====== Given data

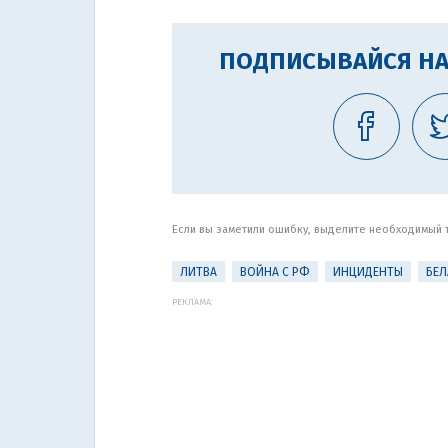
ПОДПИСЫВАЙСЯ НА
Если вы заметили ошибку, выделите необходимый те
ЛИТВА
ВОЙНА С РФ
ИНЦИДЕНТЫ
БЕЛ
РЕКЛАМА:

============

# What you are asked to do
In the copy, include every record exactly and no pictures.

# Exercise response
ПОДПИСЫВАЙСЯ НА
Если вы заметили ошибку, выделите необходимый те
ЛИТВА
ВОЙНА С РФ
ИНЦИДЕНТЫ
БЕЛ
РЕКЛАМА:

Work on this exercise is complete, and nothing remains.